18. Finally, I consider that not authorizing the New Claim would not cause a breach of my duty to act fairly and impartially to both Parties. By filing the Request Claimant is de facto challenging the same amounts that were already submitted in this arbitration by means of Respondent’s counterclaims which have been excluded from the scope of this arbitration as a consequence of Claimant’s bankruptcy ... that was declared upon Claimant’s own request. It seems to me that, if Claimant had wanted to, it would have had the chance to submit a claim seeking the ascertainment of the amounts actually due to Respondent as a consequence of the remedial works since the beginning of the arbitration. However, to date no such request has been made. Respondent has put forward that this behaviour of Claimant could be only motivated by its intention to delay the arbitration: I don’t have any evidence to conclude in this sense, but, nonetheless, I do have to take into account my obligation towards both parties to conduct the arbitration in a timely manner and without undue delays.
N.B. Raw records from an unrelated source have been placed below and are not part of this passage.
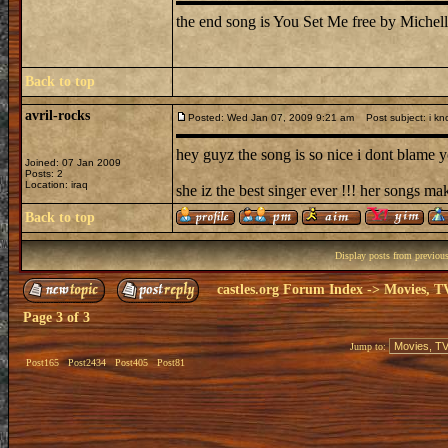
the end song is You Set Me free by Michell
Back to top
avril-rocks
Posted: Wed Jan 07, 2009 9:21 am
Post subject: i kn
hey guyz the song is so nice i dont blame yo
Joined: 07 Jan 2009
Posts: 2
Location: iraq
she iz the best singer ever !!! her songs ma
Back to top
Display posts from previou
castles.org Forum Index
->
Movies, T
Page
3
of
3
Jump to:
Post165
Post2434
Post405
Post81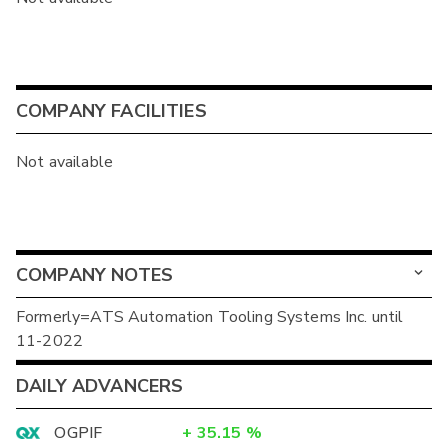
COMPANY FACILITIES
Not available
COMPANY NOTES
Formerly=ATS Automation Tooling Systems Inc. until
11-2022
DAILY ADVANCERS
OGPIF
+
35.15
%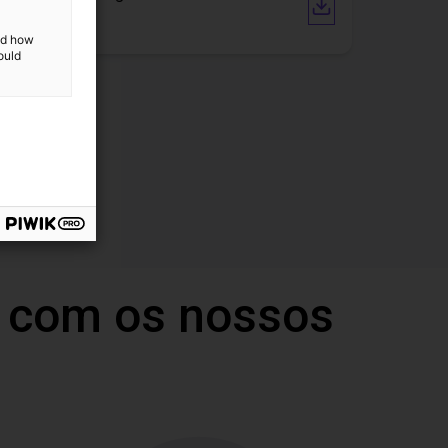
I/O Link
and how
ould
 com os nossos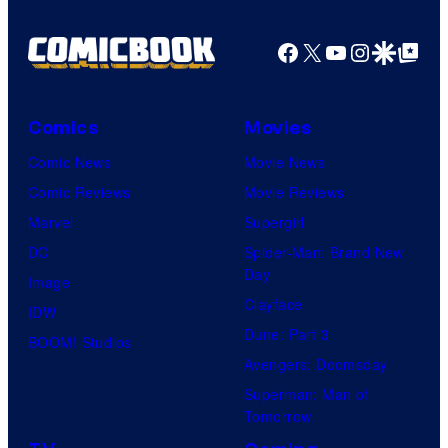
Facebook
X
YouTube
Instagra
Google Disco
Google Top Pos
Comics
Movies
Comic News
Movie News
Comic Reviews
Movie Reviews
Marvel
Supergirl
DC
Spider-Man: Brand New
Day
Image
Clayface
IDW
Dune: Part 3
BOOM! Studios
Avengers: Doomsday
Superman: Man of
Tomorrow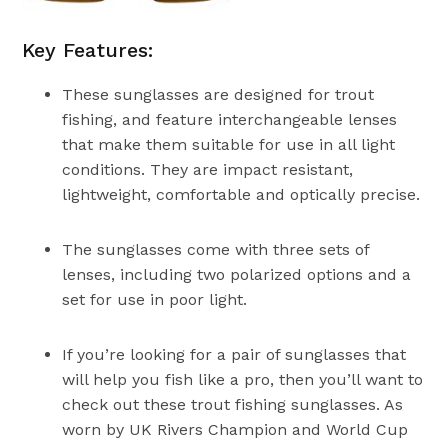
Key Features:
These sunglasses are designed for trout
fishing, and feature interchangeable lenses
that make them suitable for use in all light
conditions. They are impact resistant,
lightweight, comfortable and optically precise.
The sunglasses come with three sets of
lenses, including two polarized options and a
set for use in poor light.
If you’re looking for a pair of sunglasses that
will help you fish like a pro, then you’ll want to
check out these trout fishing sunglasses. As
worn by UK Rivers Champion and World Cup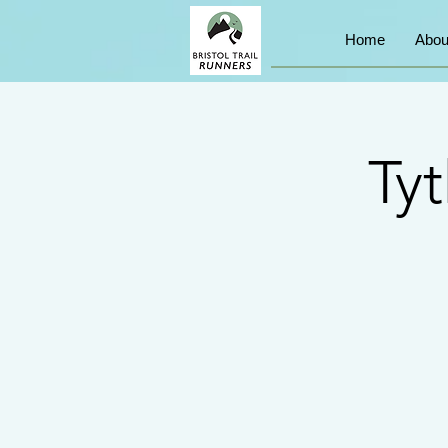
Home
Abou
Ty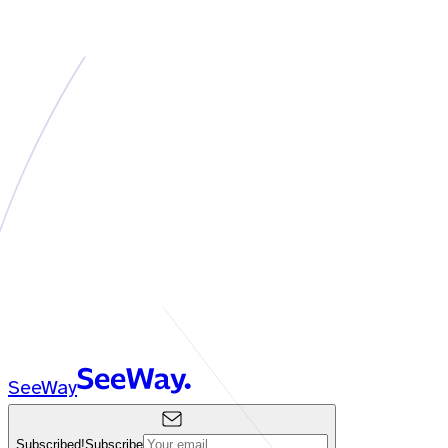
SeeWay
Subscribed!
Subscribe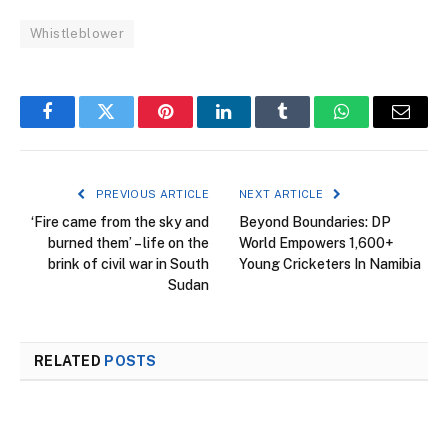
Whistleblower
Facebook
Twitter
Pinterest
LinkedIn
Tumblr
WhatsApp
Email
PREVIOUS ARTICLE
NEXT ARTICLE
‘Fire came from the sky and
Beyond Boundaries: DP
burned them’ – life on the
World Empowers 1,600+
brink of civil war in South
Young Cricketers In Namibia
Sudan
RELATED
POSTS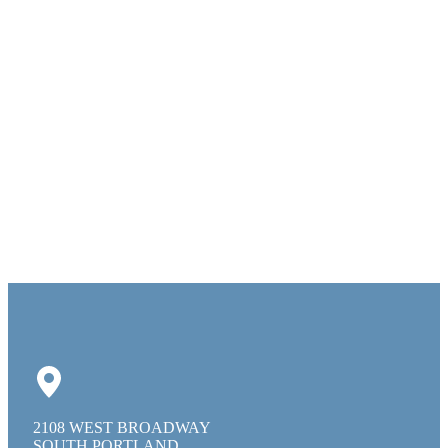
2108 WEST BROADWAY
SOUTH PORTLAND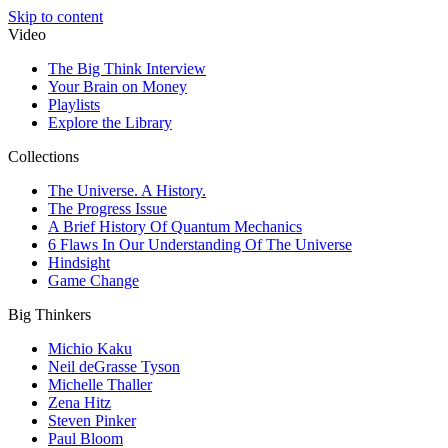
Skip to content
Video
The Big Think Interview
Your Brain on Money
Playlists
Explore the Library
Collections
The Universe. A History.
The Progress Issue
A Brief History Of Quantum Mechanics
6 Flaws In Our Understanding Of The Universe
Hindsight
Game Change
Big Thinkers
Michio Kaku
Neil deGrasse Tyson
Michelle Thaller
Zena Hitz
Steven Pinker
Paul Bloom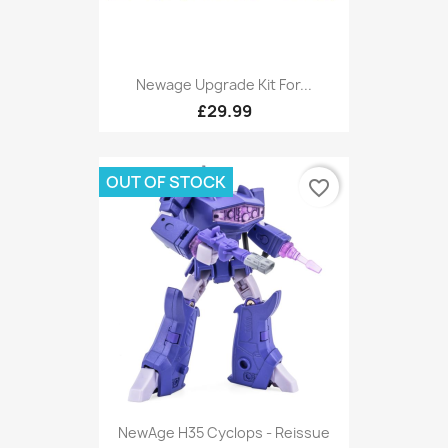
Newage Upgrade Kit For...
£29.99
OUT OF STOCK
favorite_border
NewAge H35 Cyclops - Reissue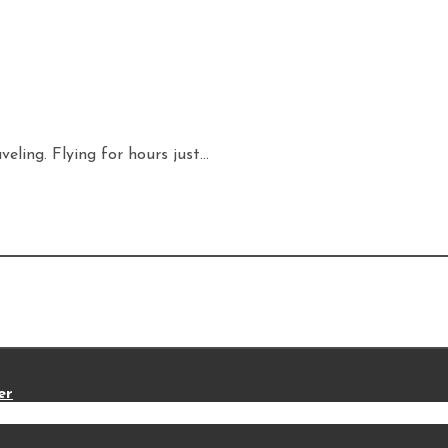
eling. Flying for hours just...
er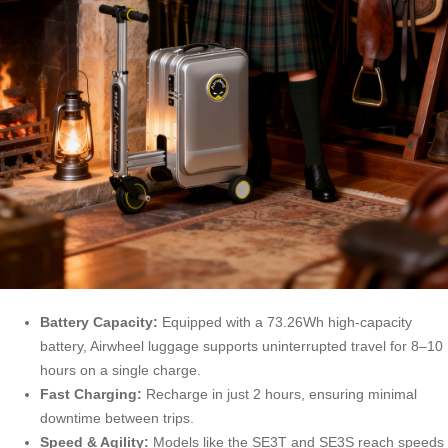
Battery Capacity:
Equipped with a 73.26Wh high-capacity
battery, Airwheel luggage supports uninterrupted travel for 8–10
hours on a single charge.
Fast Charging:
Recharge in just 2 hours, ensuring minimal
downtime between trips.
Speed & Agility:
Models like the SE3T and SE3S reach speeds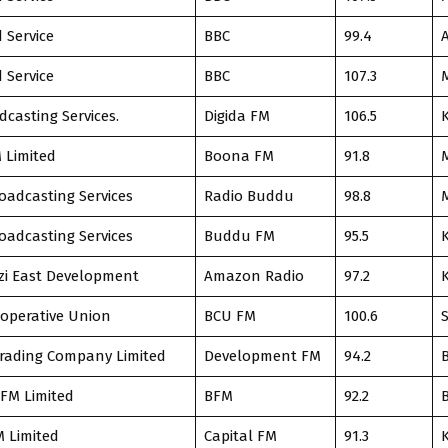
 Service
BBC
99.4
 Service
BBC
107.3
dcasting Services.
Digida FM
106.5
 Limited
Boona FM
91.8
adcasting Services
Radio Buddu
98.8
adcasting Services
Buddu FM
95.5
zi East Development
Amazon Radio
97.2
operative Union
BCU FM
100.6
rading Company Limited
Development FM
94.2
FM Limited
BFM
92.2
M Limited
Capital FM
91.3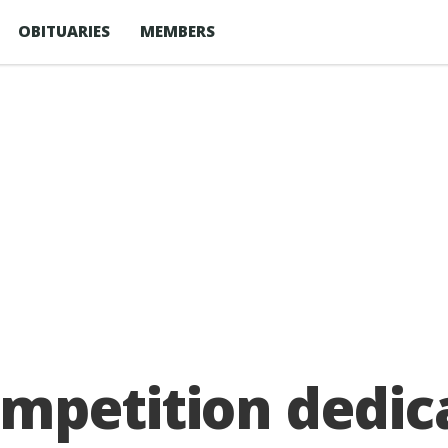
OBITUARIES
MEMBERS
mpetition dedic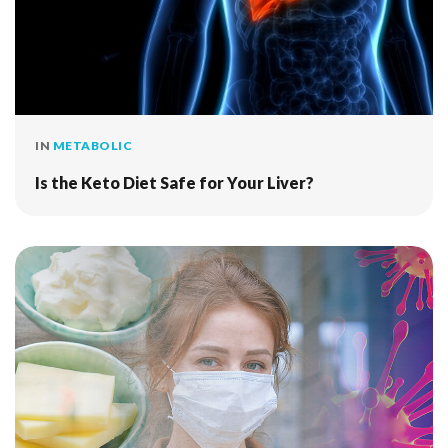
IN
METABOLIC
Is the Keto Diet Safe for Your Liver?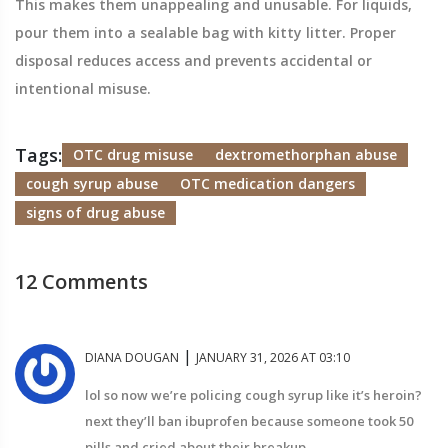
This makes them unappealing and unusable. For liquids,
pour them into a sealable bag with kitty litter. Proper
disposal reduces access and prevents accidental or
intentional misuse.
Tags:
OTC drug misuse
dextromethorphan abuse
cough syrup abuse
OTC medication dangers
signs of drug abuse
12 Comments
|
DIANA DOUGAN
JANUARY 31, 2026 AT 03:10
lol so now we’re policing cough syrup like it’s heroin?
next they’ll ban ibuprofen because someone took 50
pills and cried about their breakup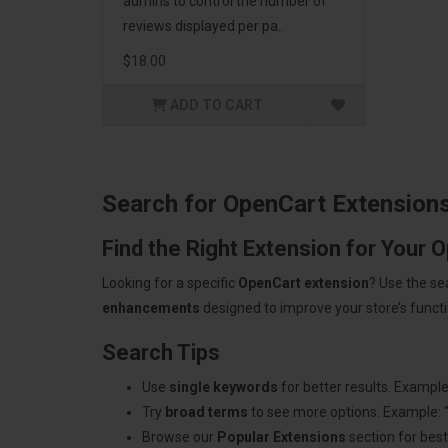
admins to control the number of
reviews displayed per pa..
$18.00
ADD TO CART
Search for OpenCart Extension
Find the Right Extension for Your 
Looking for a specific
OpenCart extension
? Use the se
enhancements
designed to improve your store’s functio
Search Tips
Use
single keywords
for better results. Example
Try
broad terms
to see more options. Example: 
Browse our
Popular Extensions
section for best-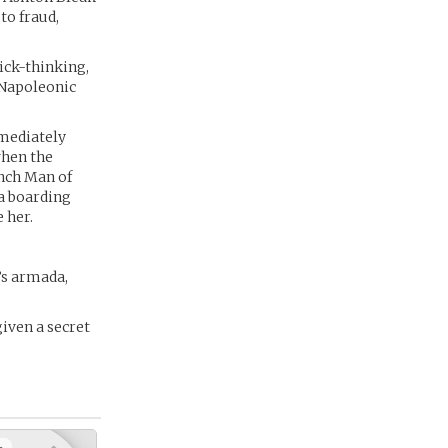
to fraud,
ick-thinking,
e Napoleonic
mediately
when the
ench Man of
 a boarding
 her.
’s armada,
iven a secret
+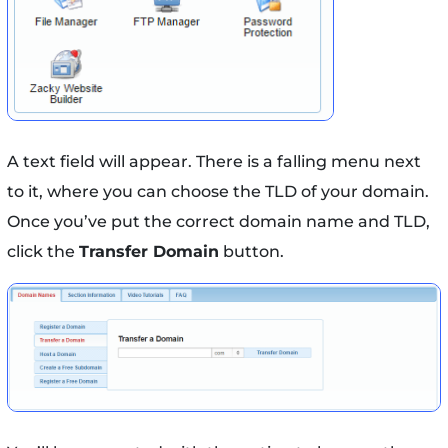
A text field will appear. There is a falling menu next
to it, where you can choose the TLD of your domain.
Once you’ve put the correct domain name and TLD,
click the
Transfer Domain
button.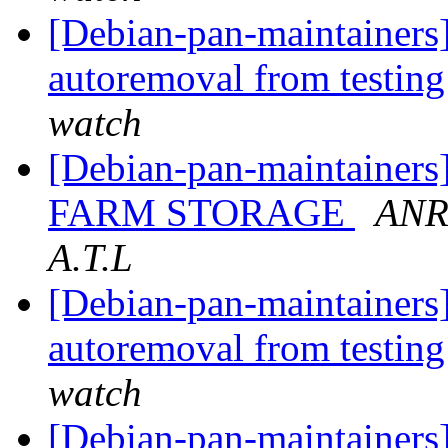
[Debian-pan-maintainers]
autoremoval from testin
watch
[Debian-pan-maintain
FARM STORAGE
ANR
A.T.L
[Debian-pan-maintainers]
autoremoval from testin
watch
[Debian-pan-maintainers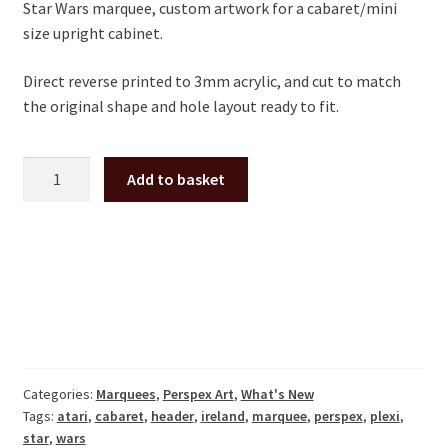
Star Wars marquee, custom artwork for a cabaret/mini
size upright cabinet.
Direct reverse printed to 3mm acrylic, and cut to match
the original shape and hole layout ready to fit.
Star
Add to basket
Wars
cabaret
plexi
marquee
Atari
quantity
Categories:
Marquees
,
Perspex Art
,
What's New
Tags:
atari
,
cabaret
,
header
,
ireland
,
marquee
,
perspex
,
plexi
,
star
,
wars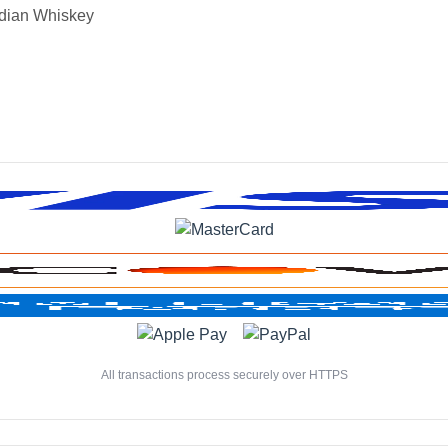
dian Whiskey
All transactions process securely over HTTPS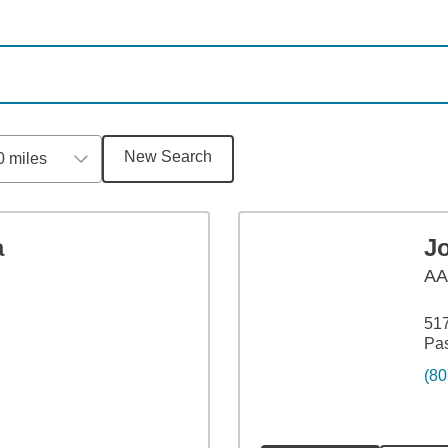
New Search
0 miles
a
Jo
A
517
Pa
(80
19. In conclusion, in the view of conducting the arbitration in the more efficient and fair way to both Parties, taking into account all that has been said above, I consider that the New Claim would cause an improper and unfair delay to the arbitration which is not counterweighted by the opportunity of having the New Claim decided together with the Claimant’s claims which are under decision in the Final Award. Therefore, I do not authorize Claimant to submit the New Claim in this arbitration. Claimant remains however free and unprejudiced to pursue the New Claim by commencing another arbitration or by any other means it may deem fit and appropriate.
20. Consequently, for the reasons stated above I consider that it is not necessary to grant to the Parties the opportunity to detail the matter of the FPC in a further round of submissions, and therefore the deadlines already granted ... for filing, respectively, submissions on costs and parties’ comments thereto, are confirmed.’
1 E.A. Schwartz, “‘New Claims’ in ICC Arbitration: Navigating Article 19 of the ICC Rules”, in ICC ICArb. Bulletin, vol. 17/no. 2, 2006, page 69, on Article 19 of the previous version of the ICC Rules (now moved into Article 23.4). In an award rendered in the ICC case no. 7047 (in J.J. Arnaldez – Y. Derains & D. Hascher, Collection of ICC Arbitral Awards 1996-2000, Kluwer Law International, 2003, pages 32 to 26) it has been stated that a claim is new and not within the limits of Art. 16 ICC Rules [now Art. 23.4] if it raises issues of fact and/or of law which are new compared to the issues in dispute so far.
2 See the award rendered in the ICC case no. 6647, in ICC ICArb. Bulletin, vol. 8/no. 2, 1997, page 71 and the unpublished award quoted by F. Perret, “Les conclusions et les chefs de demandes dans l’arbitrage international”, in ASA Bulletin, vol. 7, 1996.